The Telegraph continues to re-invent itself with bleeding-edge web technology by announcing yesterday that it plans to become an OpenID provider by the end of February. The newspaper will be the first in the world - and the first British media company - to provide OpenID logins and the news came on the same day as Yahoo! announced their plans to do the same.
What this means for the Telegraph’s users is that they will have to remember fewer passwords in future and find it easier to move seamlessly between other OpenID sites (other sites include the well-known conservative hang-outs Digg and Blogger). OpenID provides users with a sort of passport (not be confused with Microsoft Password, which was an earlier, proprietary and therefore evil attempt to do this).

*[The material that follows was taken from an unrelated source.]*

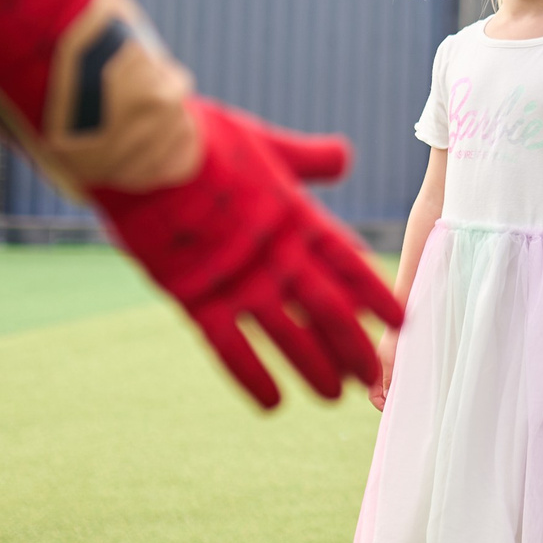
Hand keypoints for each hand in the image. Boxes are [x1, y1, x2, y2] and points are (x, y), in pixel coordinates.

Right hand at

Reaction from Telegraph users themselves has been been muted. The news at Shane Richmond’s blog was received in characteristically crotchety fashion:
Web interoperability, identity and data portability and open standards are all white hot issues for 2008, and The Telegraph have stolen a march on competitors with this announcement. It will certainly create a buzz in the UK media blogosphere and it will benefit The Telegraph’s users as more sites sign up to OpenID. It also solves the Telegraph’s single sign-in challenge, a problem caused by having lots of websites running on different technologies. But actually, given the Telegraph’s elderly online demographic, having to remember fewer passwords may well be a ‘killer app’ in its own right.